A series of bills to dissolve the Knesset (Parliament) were approved by a large majority of lawmakers in the first reading. A final text bringing together these bills must now be studied in committee and be the subject of several readings in plenary session.

On Monday, Prime Minister Naftali Bennett and Foreign Minister Yair Lapid announced their intention to dissolve parliament “after having exhausted all attempts to stabilize” their coalition, a decision that will trigger a fifth ballot in less than four years.

According to local media, it could be held in late October or early November.

MM. Bennett and Lapid had brought together in June 2021 a coalition unique in the history of Israel bringing together parties of the right, the center, the left, and for the first time, an Arab formation, in order to put an end to 12 years without interruption reign of Benjamin Netanyahu, leader of the right-wing Likud party.

Their agreement provided for a rotation between the two men at the head of the government with the replacement of Mr. Bennett by Mr. Lapid in the event of dissolution.

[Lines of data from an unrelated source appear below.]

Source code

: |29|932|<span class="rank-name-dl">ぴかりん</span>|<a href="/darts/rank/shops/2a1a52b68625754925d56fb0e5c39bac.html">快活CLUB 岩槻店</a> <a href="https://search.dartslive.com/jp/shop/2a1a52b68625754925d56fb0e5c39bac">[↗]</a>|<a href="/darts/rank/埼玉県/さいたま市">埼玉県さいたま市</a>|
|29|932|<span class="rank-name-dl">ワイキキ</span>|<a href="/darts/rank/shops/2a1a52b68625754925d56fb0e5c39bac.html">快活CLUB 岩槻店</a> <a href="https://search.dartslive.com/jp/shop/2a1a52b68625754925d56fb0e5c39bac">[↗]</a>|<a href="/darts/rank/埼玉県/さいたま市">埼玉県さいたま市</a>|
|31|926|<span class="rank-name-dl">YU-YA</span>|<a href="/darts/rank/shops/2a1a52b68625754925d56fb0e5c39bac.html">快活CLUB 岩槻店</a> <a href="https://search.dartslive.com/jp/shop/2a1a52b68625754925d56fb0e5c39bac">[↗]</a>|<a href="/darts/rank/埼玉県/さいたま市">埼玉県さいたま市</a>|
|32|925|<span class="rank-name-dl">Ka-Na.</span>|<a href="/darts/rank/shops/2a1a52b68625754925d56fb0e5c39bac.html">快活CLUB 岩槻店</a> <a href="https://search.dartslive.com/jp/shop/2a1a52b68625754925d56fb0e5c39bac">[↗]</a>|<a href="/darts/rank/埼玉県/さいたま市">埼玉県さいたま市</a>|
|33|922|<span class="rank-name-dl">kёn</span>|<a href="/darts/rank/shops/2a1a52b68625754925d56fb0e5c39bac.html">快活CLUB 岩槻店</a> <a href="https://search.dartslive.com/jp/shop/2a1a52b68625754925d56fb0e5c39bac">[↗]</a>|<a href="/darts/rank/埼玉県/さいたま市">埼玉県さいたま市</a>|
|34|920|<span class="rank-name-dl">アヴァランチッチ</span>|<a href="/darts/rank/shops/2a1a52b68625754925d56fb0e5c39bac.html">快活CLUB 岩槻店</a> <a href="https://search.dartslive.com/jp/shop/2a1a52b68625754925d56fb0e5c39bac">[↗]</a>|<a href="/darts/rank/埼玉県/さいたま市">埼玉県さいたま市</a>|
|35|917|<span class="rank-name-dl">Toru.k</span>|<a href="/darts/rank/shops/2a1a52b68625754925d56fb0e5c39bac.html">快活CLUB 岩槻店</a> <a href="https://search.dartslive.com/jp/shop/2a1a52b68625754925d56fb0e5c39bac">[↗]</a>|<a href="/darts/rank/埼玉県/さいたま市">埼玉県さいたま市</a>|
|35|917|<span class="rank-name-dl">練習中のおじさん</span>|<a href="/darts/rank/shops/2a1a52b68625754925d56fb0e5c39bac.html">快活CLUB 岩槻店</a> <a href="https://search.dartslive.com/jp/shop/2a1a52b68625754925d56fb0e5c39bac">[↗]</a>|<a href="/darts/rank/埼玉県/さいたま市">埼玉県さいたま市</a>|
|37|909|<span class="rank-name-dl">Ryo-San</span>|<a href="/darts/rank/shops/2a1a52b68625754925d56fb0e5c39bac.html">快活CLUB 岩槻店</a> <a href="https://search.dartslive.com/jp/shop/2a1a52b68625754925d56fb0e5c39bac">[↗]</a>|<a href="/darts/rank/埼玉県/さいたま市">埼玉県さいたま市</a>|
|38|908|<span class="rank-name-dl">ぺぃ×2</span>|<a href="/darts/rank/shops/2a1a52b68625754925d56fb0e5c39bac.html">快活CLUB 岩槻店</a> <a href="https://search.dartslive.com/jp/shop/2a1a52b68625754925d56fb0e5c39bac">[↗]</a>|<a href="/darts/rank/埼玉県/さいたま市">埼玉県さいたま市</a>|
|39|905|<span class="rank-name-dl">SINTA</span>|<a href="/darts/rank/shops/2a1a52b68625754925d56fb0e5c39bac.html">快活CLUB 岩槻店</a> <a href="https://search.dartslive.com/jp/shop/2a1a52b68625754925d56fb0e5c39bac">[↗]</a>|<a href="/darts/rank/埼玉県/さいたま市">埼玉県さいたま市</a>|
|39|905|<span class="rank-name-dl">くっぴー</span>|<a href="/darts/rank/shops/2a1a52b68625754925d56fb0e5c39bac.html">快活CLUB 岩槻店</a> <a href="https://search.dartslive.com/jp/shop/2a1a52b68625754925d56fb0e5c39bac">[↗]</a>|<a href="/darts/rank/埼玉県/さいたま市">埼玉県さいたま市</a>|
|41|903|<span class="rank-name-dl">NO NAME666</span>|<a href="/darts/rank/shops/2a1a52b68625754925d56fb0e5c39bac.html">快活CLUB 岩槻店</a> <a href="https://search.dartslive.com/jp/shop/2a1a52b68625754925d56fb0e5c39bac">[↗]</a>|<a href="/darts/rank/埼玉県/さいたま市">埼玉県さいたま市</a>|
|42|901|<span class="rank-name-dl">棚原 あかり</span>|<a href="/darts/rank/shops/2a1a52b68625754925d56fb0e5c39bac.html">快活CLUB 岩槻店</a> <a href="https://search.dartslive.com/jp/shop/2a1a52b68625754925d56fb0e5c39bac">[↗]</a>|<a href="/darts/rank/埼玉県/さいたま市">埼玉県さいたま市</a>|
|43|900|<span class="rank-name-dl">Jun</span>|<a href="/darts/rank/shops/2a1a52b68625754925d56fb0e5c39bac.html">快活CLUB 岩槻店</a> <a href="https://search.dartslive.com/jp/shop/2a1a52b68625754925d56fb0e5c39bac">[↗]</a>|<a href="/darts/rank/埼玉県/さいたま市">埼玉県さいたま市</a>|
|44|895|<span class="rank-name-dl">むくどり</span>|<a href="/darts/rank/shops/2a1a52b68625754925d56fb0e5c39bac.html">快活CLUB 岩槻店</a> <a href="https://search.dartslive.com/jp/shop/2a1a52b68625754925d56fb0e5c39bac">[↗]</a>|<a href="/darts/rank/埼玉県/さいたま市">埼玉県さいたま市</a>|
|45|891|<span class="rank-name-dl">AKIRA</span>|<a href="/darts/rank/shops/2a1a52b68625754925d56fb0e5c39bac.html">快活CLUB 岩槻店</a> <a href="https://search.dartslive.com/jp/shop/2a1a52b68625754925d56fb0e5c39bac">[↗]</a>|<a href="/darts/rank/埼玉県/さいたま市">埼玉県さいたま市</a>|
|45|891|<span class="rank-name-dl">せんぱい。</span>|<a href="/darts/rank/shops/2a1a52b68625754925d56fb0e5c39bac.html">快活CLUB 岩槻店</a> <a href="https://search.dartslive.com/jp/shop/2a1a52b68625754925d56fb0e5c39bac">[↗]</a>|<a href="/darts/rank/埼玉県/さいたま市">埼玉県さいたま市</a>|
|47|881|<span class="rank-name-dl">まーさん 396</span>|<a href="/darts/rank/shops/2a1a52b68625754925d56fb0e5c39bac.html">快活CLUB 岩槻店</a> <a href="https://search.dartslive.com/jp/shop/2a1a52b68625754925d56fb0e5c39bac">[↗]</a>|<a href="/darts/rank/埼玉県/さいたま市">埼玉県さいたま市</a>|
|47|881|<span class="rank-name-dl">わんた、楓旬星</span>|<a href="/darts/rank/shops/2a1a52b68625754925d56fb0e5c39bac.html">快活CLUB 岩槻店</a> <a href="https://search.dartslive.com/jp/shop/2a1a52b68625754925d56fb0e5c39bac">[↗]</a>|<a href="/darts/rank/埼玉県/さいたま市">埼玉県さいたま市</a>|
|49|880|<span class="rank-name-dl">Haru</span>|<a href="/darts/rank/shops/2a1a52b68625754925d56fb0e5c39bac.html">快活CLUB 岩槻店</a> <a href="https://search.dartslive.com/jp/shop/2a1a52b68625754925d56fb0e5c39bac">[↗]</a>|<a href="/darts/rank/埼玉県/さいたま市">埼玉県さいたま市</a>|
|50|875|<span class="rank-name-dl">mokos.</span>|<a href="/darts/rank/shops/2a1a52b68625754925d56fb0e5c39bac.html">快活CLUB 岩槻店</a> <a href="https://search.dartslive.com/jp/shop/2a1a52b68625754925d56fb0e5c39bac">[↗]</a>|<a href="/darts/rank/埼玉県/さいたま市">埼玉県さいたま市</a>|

If the bill to dissolve the Knesset is passed, Yair Lapid will become Israel’s new prime minister until a new government is formed.

– Alternative – 

Until the dissolution is effective, the opposition can try to gather a majority of 61 deputies by rallying members of the coalition from the right, such as deputies dissatisfied with the Yamina party of Naftali Bennett or the formation of the minister of Justice Gideon Saar.

With this majority, an alternative coalition could then claim the formation of a new government and avoid the elections.

“There is always an option of an alternative government led by Netanyahu,” Miri Regev, a Likud MK, told Army Radio on Wednesday.

But according to several polls published since Monday, no bloc manages to rally 61 deputies, the threshold for setting up a ministerial team.

The Bennett coalition has suffered several setbacks in recent weeks and to further weaken it, the opposition inflicted a snub on it on June 6 by gathering a majority of votes against a bill aimed at extending the application of Israeli law to the most of 475,000 Israeli settlers living in the occupied West Bank.

This law had to be renewed by June 30 or else settlers in the West Bank – Palestinian territory occupied since 1967 – risked losing their legal protection under Israeli law. In the event of dissolution of the chamber, however, this law is automatically extended.